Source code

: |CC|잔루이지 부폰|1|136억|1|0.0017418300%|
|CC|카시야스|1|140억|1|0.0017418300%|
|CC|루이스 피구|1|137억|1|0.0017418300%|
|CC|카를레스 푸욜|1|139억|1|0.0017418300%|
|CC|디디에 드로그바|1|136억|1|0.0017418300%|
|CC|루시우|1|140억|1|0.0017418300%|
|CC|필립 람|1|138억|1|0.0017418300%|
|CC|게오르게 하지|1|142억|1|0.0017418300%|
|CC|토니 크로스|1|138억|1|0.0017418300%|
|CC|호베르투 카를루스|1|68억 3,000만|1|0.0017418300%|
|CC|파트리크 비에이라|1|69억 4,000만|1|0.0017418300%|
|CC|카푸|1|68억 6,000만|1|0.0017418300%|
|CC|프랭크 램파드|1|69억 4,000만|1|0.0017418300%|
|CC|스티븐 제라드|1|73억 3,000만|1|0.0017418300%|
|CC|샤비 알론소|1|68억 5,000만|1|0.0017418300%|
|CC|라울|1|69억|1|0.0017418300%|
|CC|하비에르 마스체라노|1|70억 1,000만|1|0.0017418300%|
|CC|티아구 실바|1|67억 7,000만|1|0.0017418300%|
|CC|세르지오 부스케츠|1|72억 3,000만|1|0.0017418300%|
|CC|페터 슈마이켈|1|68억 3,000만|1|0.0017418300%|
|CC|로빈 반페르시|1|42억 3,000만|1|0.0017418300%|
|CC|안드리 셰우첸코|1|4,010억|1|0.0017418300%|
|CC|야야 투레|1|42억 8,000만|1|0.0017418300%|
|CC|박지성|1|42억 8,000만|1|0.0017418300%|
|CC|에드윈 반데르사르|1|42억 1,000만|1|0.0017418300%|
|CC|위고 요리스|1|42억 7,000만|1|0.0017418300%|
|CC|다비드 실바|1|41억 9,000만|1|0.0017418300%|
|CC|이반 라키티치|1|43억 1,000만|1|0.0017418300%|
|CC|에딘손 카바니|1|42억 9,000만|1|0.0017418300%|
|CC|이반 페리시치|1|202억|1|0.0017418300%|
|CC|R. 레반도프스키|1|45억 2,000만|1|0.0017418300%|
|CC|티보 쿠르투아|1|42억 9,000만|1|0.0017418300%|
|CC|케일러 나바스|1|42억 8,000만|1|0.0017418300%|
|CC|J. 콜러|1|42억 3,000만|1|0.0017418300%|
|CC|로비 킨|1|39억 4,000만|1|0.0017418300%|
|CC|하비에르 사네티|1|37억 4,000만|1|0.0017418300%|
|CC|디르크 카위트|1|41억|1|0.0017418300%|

┄┄┄┄┄┄┄┄┄┄┄┄┄┄┄┄┄┄┄┄

Transcribe every record verbatim.

Source code

: |CC|잔루이지 부폰|1|136억|1|0.0017418300%|
|CC|카시야스|1|140억|1|0.0017418300%|
|CC|루이스 피구|1|137억|1|0.0017418300%|
|CC|카를레스 푸욜|1|139억|1|0.0017418300%|
|CC|디디에 드로그바|1|136억|1|0.0017418300%|
|CC|루시우|1|140억|1|0.0017418300%|
|CC|필립 람|1|138억|1|0.0017418300%|
|CC|게오르게 하지|1|142억|1|0.0017418300%|
|CC|토니 크로스|1|138억|1|0.0017418300%|
|CC|호베르투 카를루스|1|68억 3,000만|1|0.0017418300%|
|CC|파트리크 비에이라|1|69억 4,000만|1|0.0017418300%|
|CC|카푸|1|68억 6,000만|1|0.0017418300%|
|CC|프랭크 램파드|1|69억 4,000만|1|0.0017418300%|
|CC|스티븐 제라드|1|73억 3,000만|1|0.0017418300%|
|CC|샤비 알론소|1|68억 5,000만|1|0.0017418300%|
|CC|라울|1|69억|1|0.0017418300%|
|CC|하비에르 마스체라노|1|70억 1,000만|1|0.0017418300%|
|CC|티아구 실바|1|67억 7,000만|1|0.0017418300%|
|CC|세르지오 부스케츠|1|72억 3,000만|1|0.0017418300%|
|CC|페터 슈마이켈|1|68억 3,000만|1|0.0017418300%|
|CC|로빈 반페르시|1|42억 3,000만|1|0.0017418300%|
|CC|안드리 셰우첸코|1|4,010억|1|0.0017418300%|
|CC|야야 투레|1|42억 8,000만|1|0.0017418300%|
|CC|박지성|1|42억 8,000만|1|0.0017418300%|
|CC|에드윈 반데르사르|1|42억 1,000만|1|0.0017418300%|
|CC|위고 요리스|1|42억 7,000만|1|0.0017418300%|
|CC|다비드 실바|1|41억 9,000만|1|0.0017418300%|
|CC|이반 라키티치|1|43억 1,000만|1|0.0017418300%|
|CC|에딘손 카바니|1|42억 9,000만|1|0.0017418300%|
|CC|이반 페리시치|1|202억|1|0.0017418300%|
|CC|R. 레반도프스키|1|45억 2,000만|1|0.0017418300%|
|CC|티보 쿠르투아|1|42억 9,000만|1|0.0017418300%|
|CC|케일러 나바스|1|42억 8,000만|1|0.0017418300%|
|CC|J. 콜러|1|42억 3,000만|1|0.0017418300%|
|CC|로비 킨|1|39억 4,000만|1|0.0017418300%|
|CC|하비에르 사네티|1|37억 4,000만|1|0.0017418300%|
|CC|디르크 카위트|1|41억|1|0.0017418300%|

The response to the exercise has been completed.